Hi,
while testing a new patch on the livepatch kselftests, I was testing the gen_tar target and I figured that we only copy the resulting binaries to the final tar file.
Per the kselftests documentation[1], the gen_tar target is used to package the tests to run "on different systems". But what if the different system has different libraries/library versions? Wouldn't it be a problem?
This question came when I was working to build the livepatch modules as part of the kselftests testing suit. The plan was to just package the test scripts/programs/modules and then run the tests on a different system, likewise a different SLE version. Since the kernel would be different in this case, I expected that gen_tar would copy the module source files so they can be compiled on the target system.
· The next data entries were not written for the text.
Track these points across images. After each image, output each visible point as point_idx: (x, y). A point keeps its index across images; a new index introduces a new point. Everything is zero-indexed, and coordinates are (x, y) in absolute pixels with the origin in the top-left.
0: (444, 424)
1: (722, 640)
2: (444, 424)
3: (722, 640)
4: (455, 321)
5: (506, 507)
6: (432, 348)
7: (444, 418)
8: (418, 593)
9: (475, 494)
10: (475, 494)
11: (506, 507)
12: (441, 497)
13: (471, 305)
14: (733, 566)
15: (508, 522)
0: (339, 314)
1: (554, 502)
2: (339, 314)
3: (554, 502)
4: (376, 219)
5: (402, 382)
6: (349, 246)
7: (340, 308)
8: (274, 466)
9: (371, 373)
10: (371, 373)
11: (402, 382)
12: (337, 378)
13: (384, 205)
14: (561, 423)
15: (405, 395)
While the current approach can work when the selftests rely solely on shell scripts(cpufreq, kexec), those who compile userspace binaries (cgroup, alsa, sched, ...) may not work.
Am I missing something? Is gen_tar only meant to copy the tests to be run on systems with the same libraries or with the libraries with the exactly the same version?
Thanks in advance, Marcos
[1]: https://www.kernel.org/doc/html/latest/dev-tools/kselftest.html
-----Original Message----- From: Marcos Paulo de Souza mpdesouza@suse.de
...
Per the kselftests documentation[1], the gen_tar target is used to package the tests to run "on different systems". But what if the different system has different libraries/library versions? Wouldn't it be a problem?
...
While the current approach can work when the selftests rely solely on shell scripts(cpufreq, kexec), those who compile userspace binaries (cgroup, alsa, sched, ...) may not work.
Am I missing something? Is gen_tar only meant to copy the tests to be run on systems with the same libraries or with the libraries with the exactly the same version?
gen_tar was originally intended (I believe) for developers doing cross-compilation. The SDK used for cross-compilation of the executables should handle issues such as library versions (and of course, CPU architecture and endian-ness).
I've never done cross-compilation for the same architecture, so I don't know how that would work, but I presume there is some way to compile code for another system with the same architecture but different libraries. -- Tim
On 10/24/23 12:34, Bird, Tim wrote:
-----Original Message----- From: Marcos Paulo de Souza mpdesouza@suse.de
...
Per the kselftests documentation[1], the gen_tar target is used to package the tests to run "on different systems". But what if the different system has different libraries/library versions? Wouldn't it be a problem?
...
While the current approach can work when the selftests rely solely on shell scripts(cpufreq, kexec), those who compile userspace binaries (cgroup, alsa, sched, ...) may not work.
Am I missing something? Is gen_tar only meant to copy the tests to be run on systems with the same libraries or with the libraries with the exactly the same version?
gen_tar was originally intended (I believe) for developers doing cross-compilation. The SDK used for cross-compilation of the executables should handle issues such as library versions (and of course, CPU architecture and endian-ness).
I've never done cross-compilation for the same architecture, so I don't know how that would work, but I presume there is some way to compile code for another system with the same architecture but different libraries.
Right. gen_tar was intended to be used when a user wants to generate tar archive of all the complied tests/installed tests. Running kselftest_install creates a directory with artifacts necessary to execute tests.
This functionality is now part of the selftests Makefile - gen_tar target will do the same.